Microsoft is spending how much on Windows Phone marketing?!?
Microsoft and Nokia are preparing to spend $200 million -- during the first half of 2012 alone, in just the U.S....
-- to woo consumers to the Windows Phone platform, according to Paul Thurrott’s Supersite for Windows. The close-knit companies will spend a chunk of the money on incentives for retail salespeople who push Windows Phone 7 (WP7) instead of Android or the iPhone, the report says, citing internal documents.
Speaking of WP7, of all the problems a smartphone could have, a keyboard disappearing randomly would have to be at the top of the list. Fortunately, Microsoft just rolled out a new WP7 update that fixes the disappearing keyboard problem, plus other bugs related to Gmail syncing, voicemail notifications and location privacy. There’s been some confusion over whether the update fixed a known SMS bug; the Verge reports no, but others say yes.
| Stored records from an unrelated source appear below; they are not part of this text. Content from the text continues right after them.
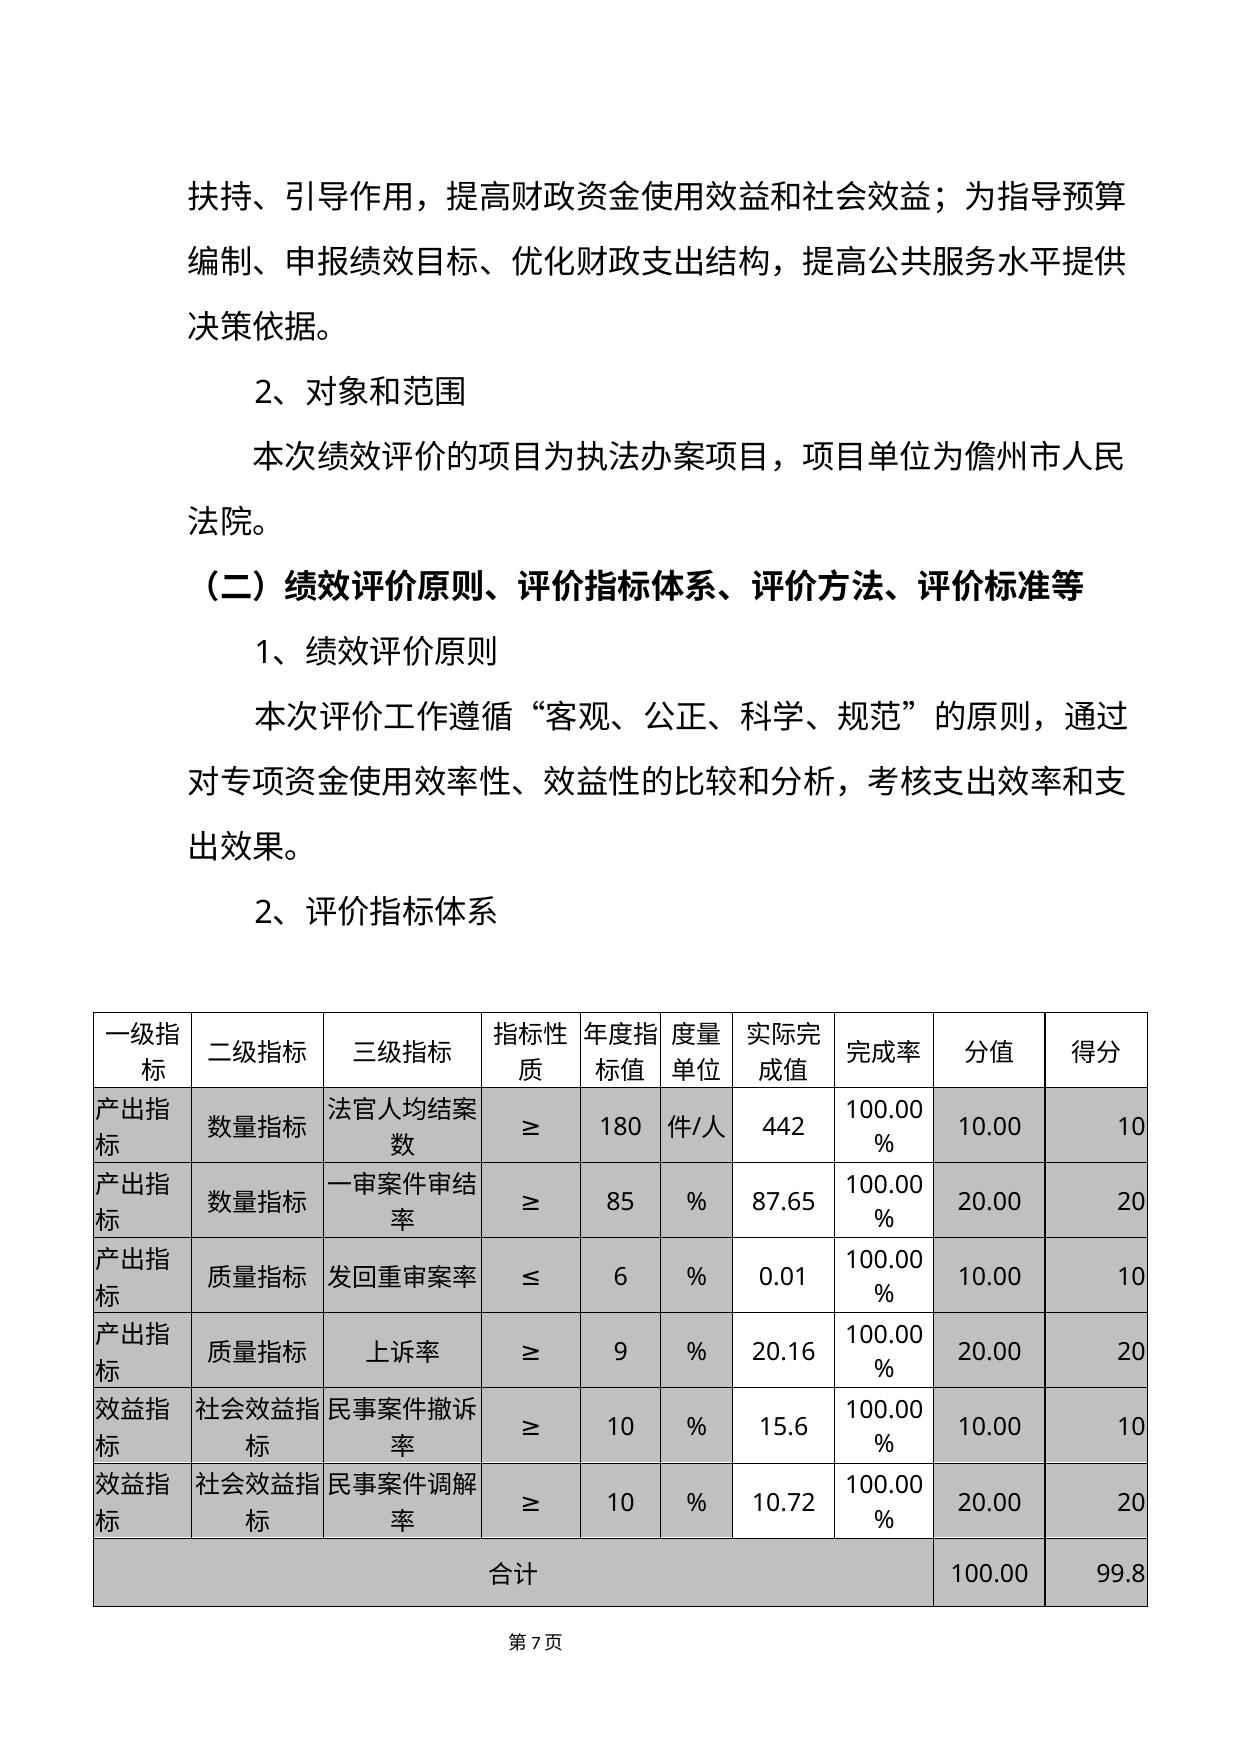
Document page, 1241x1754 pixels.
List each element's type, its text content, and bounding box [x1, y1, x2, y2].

table_cell 0.01 [733, 1238, 834, 1312]
table_cell 6 [581, 1238, 660, 1312]
table_header 一级指标 [94, 1013, 191, 1087]
table_cell 87.65 [733, 1163, 834, 1237]
table_cell 100.00% [835, 1388, 933, 1462]
table_cell 20.00 [934, 1163, 1044, 1237]
table_cell 85 [581, 1163, 660, 1237]
table_cell 100.00% [835, 1464, 933, 1537]
table_cell 10.00 [934, 1088, 1044, 1162]
list 2、评价指标体系 [187, 877, 1129, 942]
table_header 完成率 [835, 1013, 933, 1087]
table_cell % [661, 1313, 732, 1387]
table_cell 442 [733, 1088, 834, 1162]
table_cell 产出指标 [94, 1163, 191, 1237]
table_cell % [661, 1238, 732, 1312]
table_cell ≥ [482, 1088, 580, 1162]
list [187, 162, 1129, 357]
table_cell ≥ [482, 1464, 580, 1537]
table_cell 20.00 [934, 1464, 1044, 1537]
list 1、绩效评价原则 [187, 617, 1129, 682]
table_cell 99.8 [1046, 1539, 1147, 1606]
table_cell 10.00 [934, 1238, 1044, 1312]
table_cell 100.00% [835, 1088, 933, 1162]
table_cell 质量指标 [192, 1238, 323, 1312]
table_cell ≥ [482, 1163, 580, 1237]
table_cell 20 [1046, 1163, 1147, 1237]
table_cell 数量指标 [192, 1163, 323, 1237]
table_cell 100.00% [835, 1238, 933, 1312]
table_cell ≤ [482, 1238, 580, 1312]
table_cell 20 [1046, 1313, 1147, 1387]
table_cell 180 [581, 1088, 660, 1162]
table_cell 合计 [94, 1539, 933, 1606]
table_cell 产出指标 [94, 1238, 191, 1312]
list （二）绩效评价原则、评价指标体系、评价方法、评价标准等 [187, 552, 1129, 617]
table_cell 件/人 [661, 1088, 732, 1162]
table_cell 上诉率 [324, 1313, 481, 1387]
table_cell 100.00% [835, 1163, 933, 1237]
list 2、对象和范围 [187, 357, 1129, 422]
table_cell 民事案件撤诉率 [324, 1388, 481, 1462]
table_cell 社会效益指标 [192, 1388, 323, 1462]
table_cell 一审案件审结率 [324, 1163, 481, 1237]
table_header 二级指标 [192, 1013, 323, 1087]
table_cell 10 [581, 1388, 660, 1462]
table_cell 产出指标 [94, 1088, 191, 1162]
table_cell 质量指标 [192, 1313, 323, 1387]
table_cell 民事案件调解率 [324, 1464, 481, 1537]
table_cell 20.00 [934, 1313, 1044, 1387]
table_cell % [661, 1388, 732, 1462]
table_cell 产出指标 [94, 1313, 191, 1387]
table_cell 20.16 [733, 1313, 834, 1387]
table_cell 10 [1046, 1238, 1147, 1312]
table_cell 效益指标 [94, 1388, 191, 1462]
table_cell 9 [581, 1313, 660, 1387]
table_cell ≥ [482, 1313, 580, 1387]
table_cell 100.00% [835, 1313, 933, 1387]
table_header 指标性质 [482, 1013, 580, 1087]
table_cell % [661, 1163, 732, 1237]
table_header 度量单位 [661, 1013, 732, 1087]
table_header 三级指标 [324, 1013, 481, 1087]
table_cell 10 [1046, 1388, 1147, 1462]
table_cell 10.72 [733, 1464, 834, 1537]
table_cell 100.00 [934, 1539, 1044, 1606]
list 本次评价工作遵循“客观、公正、科学、规范”的原则，通过对专项资金使用效率性、效益性的比较和分析，考核支出效率和支出效果。 [187, 682, 1129, 877]
table_cell 10.00 [934, 1388, 1044, 1462]
table_cell 10 [1046, 1088, 1147, 1162]
table_cell 效益指标 [94, 1464, 191, 1537]
table_header 得分 [1046, 1013, 1147, 1087]
table_cell 发回重审案率 [324, 1238, 481, 1312]
table_header 年度指标值 [581, 1013, 660, 1087]
table_cell 数量指标 [192, 1088, 323, 1162]
table_cell % [661, 1464, 732, 1537]
table_cell 10 [581, 1464, 660, 1537]
table_cell 20 [1046, 1464, 1147, 1537]
table_cell ≥ [482, 1388, 580, 1462]
table_header 实际完成值 [733, 1013, 834, 1087]
table_cell 法官人均结案数 [324, 1088, 481, 1162]
table_cell 15.6 [733, 1388, 834, 1462]
table_header 分值 [934, 1013, 1044, 1087]
list 本次绩效评价的项目为执法办案项目，项目单位为儋州市人民法院。 [187, 422, 1129, 552]
table_cell 社会效益指标 [192, 1464, 323, 1537]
Google-Oracle smackdown about to begin
More than a year after Oracle sued Google over Java patent and copyright infringements in Android, the two are finally heading to court. A federal judge ordered a three-phase trial to begin in March, Computer World reports. The phases will focus on copyright claims, patent infringement and any outstanding issues. Oracle sued Google over its mobile operating system in August 2010, and Google, of course, has denied any wrongdoing.
Android fragmentation a thing of the past? Not so fast…
The problem of Android fragmentation still exists, but it’s not as prevalent as it once was. Android operating systems Froyo (2.2) and Gingerbread (2.3) are currently running on 85.3% of Android devices, according to the latest data from Android Developers. More than 30% of Android devices on the market use Froyo, and nearly 55% run Gingerbread. Eclair (2.1) is in a distant third with 8.5%, making Android the least disjointed it has ever been, according to Mashable.
But this uniformity won’t last forever. Many smartphones this year are expected to support Android 4.0 Ice Cream Sandwich, slowly making older versions obsolete.